PI-026 - EFFECT OF CYP2D6 PHENOTYPE ON PHARMACOKINETICS OF DWN12088, A NOVEL PROLYL-TRNA SYNTHETASE INHIBITOR, IN A FIRST-IN HUMAN STUDY.
Wednesday, March 22, 2023
5:00 PM – 6:30 PM EDT
S. Bae1, M. Park2, J. Oh3; 1Seoul National University, Seoul, South Korea, 2Daewon Pharmaceutical Co., Ltd., Seoul, South Korea, 3Seoul National University College of Medicine and Hospital, Seoul, Republic of Korea.

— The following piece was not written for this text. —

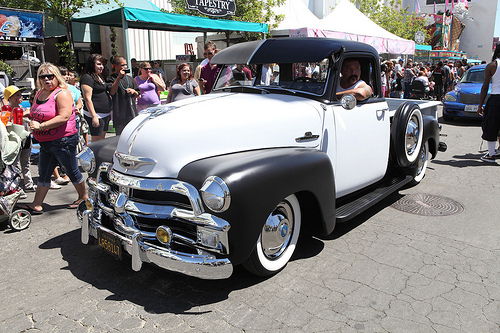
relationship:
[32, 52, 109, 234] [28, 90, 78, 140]
woman wears top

Resident Seoul National University Jongno, Seoul-t'ukpyolsi, Republic of Korea
Background: DWN12088, a novel first-in-class glutamyl-prolyl-tRNA-synthetase inhibitor being currently under clinical development, was shown to exert an anti-fibrotic effect through the down-regulation of collagen synthesis in various pulmonary fibrosis models. DWN12088 is metabolized by various Phase I and Phase II enzymes and genetic polymorphism of CYP2D6 may affect systemic exposure to DWN12088. Based on these understanding, a clinical study was performed to evaluate the effect of CYP2D6 phenotype on pharmacokinetic (PK) characteristics of DWN12088. Methods: A Phase I clinical study of DWN12088 was performed in healthy adults. A total of 24 subjects received 25 mg to 200 mg dose of DWN12088 tablet for 14 days and PK were evaluated after the first and the last dose. Subjects were categorized into either CYP2D6 poor metabolizer (PM), intermediate metabolizer (IM), normal metabolizer (NM), or ultra-rapid metabolizer (UM). Logarithmic transformed dose normalized area under curve during dosing interval (AUCtau) were compared between the CYP2D6 phenotype groups by Kruskal-Wallis test. Results: Among the 24 subjects, there were 1 CYP2D6 PM, 10 IMs, 11 NMs, and 2 UMs. The plasma concentration of DWN12088 were higher in CYP2D6 PM subjects than other groups. The mean± standard deviation of dose-normalized AUCtau were 12.75, 4.11±2.40, 3.42±1.21, and 2.59±0.64 ng/mL*h/mg after first dose (P = 0.1725) and 45.24, 12.95±9.22, 7.53±4.34, and 4.22±0.13 ng/mL*h/mg after last dose for PM, IMs, NMs, and UMs respectively (P = 0.0775). Conclusion: In conclusion, the systemic exposure to DWN12088 were higher in CYP2D6 PMs than other phenotype subjects but we failed to show its statistical significance.